Model Outputs

Model Outputs#

MOE Results as HDF5 Outputs#

Polaris uses HDF5 to store some of its largest outputs. HDF5 files (sometimes called just H5) store multidimensional arrays/matrices which can be organized into folders and given attributes (strings, numbers, arrays) to describe them.

Currently we store Link and Turn MOE results in the “{Model}-Result.h5” file. These are organised in a “LinkMOE” and “TurnMOE” folder respectively. Each folder has multiple tables (one per attribute), each of which is organized as a matrix with dimensionality Records x Timesteps.
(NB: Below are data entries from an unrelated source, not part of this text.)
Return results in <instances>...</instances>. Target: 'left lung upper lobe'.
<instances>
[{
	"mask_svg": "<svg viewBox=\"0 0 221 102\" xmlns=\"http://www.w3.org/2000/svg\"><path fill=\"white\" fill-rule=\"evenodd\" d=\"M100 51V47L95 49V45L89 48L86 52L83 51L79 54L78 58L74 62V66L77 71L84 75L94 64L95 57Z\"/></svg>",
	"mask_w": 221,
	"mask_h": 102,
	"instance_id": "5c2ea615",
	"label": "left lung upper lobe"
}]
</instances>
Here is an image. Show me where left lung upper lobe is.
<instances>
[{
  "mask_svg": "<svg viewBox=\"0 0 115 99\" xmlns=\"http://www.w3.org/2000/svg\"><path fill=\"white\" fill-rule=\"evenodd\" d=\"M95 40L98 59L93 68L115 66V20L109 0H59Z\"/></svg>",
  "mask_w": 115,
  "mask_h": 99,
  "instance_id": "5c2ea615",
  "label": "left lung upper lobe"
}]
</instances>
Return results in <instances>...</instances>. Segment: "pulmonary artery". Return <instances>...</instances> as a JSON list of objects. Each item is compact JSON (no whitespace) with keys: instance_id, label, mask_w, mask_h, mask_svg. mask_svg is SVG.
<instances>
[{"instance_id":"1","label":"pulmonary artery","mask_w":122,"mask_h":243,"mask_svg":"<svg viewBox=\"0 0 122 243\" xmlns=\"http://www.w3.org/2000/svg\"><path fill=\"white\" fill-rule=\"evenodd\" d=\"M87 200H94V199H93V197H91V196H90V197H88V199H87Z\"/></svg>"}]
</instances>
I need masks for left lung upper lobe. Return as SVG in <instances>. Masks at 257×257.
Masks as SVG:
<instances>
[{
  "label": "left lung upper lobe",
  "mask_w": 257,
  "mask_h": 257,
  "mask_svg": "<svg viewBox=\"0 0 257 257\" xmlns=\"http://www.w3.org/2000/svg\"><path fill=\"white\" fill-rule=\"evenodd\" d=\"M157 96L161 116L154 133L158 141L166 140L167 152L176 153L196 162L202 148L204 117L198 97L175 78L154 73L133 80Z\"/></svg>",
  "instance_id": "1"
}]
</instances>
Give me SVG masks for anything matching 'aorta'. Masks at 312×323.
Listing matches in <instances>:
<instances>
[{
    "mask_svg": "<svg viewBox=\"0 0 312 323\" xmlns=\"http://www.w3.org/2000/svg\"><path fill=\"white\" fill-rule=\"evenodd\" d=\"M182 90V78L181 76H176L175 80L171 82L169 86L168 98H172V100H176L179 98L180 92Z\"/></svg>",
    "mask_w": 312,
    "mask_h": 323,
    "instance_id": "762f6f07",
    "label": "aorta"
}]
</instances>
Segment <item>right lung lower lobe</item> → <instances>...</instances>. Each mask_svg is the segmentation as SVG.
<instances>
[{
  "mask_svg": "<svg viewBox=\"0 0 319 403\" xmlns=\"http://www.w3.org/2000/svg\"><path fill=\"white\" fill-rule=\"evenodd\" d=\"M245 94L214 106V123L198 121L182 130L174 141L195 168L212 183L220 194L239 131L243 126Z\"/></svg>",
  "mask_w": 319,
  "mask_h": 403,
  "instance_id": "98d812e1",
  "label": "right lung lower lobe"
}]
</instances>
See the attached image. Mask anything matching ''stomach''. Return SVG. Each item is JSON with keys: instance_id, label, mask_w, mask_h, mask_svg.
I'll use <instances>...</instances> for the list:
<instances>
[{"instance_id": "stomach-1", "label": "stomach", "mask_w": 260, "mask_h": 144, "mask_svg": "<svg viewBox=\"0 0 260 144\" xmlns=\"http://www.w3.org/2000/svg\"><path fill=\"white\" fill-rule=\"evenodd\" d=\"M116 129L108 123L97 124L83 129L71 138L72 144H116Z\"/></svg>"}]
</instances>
When writing to these tables, POLARIS appends a row of link/turn records for each timestep as it runs.

For example, if our timestep is 60 seconds, and we have 1500 links, all of your link tables (except for the ID/Length tables, which are arrays!) would have 1500 columns and 1440 rows (i.e. the number of minutes in the simulation)

For a detailed description of the columns of data available within the H5, please see the Results Database documentation.

Working with H5 in C++#

Reading and writing into HDF5 files is done with the HighFive API and the H5IO class in MasterType.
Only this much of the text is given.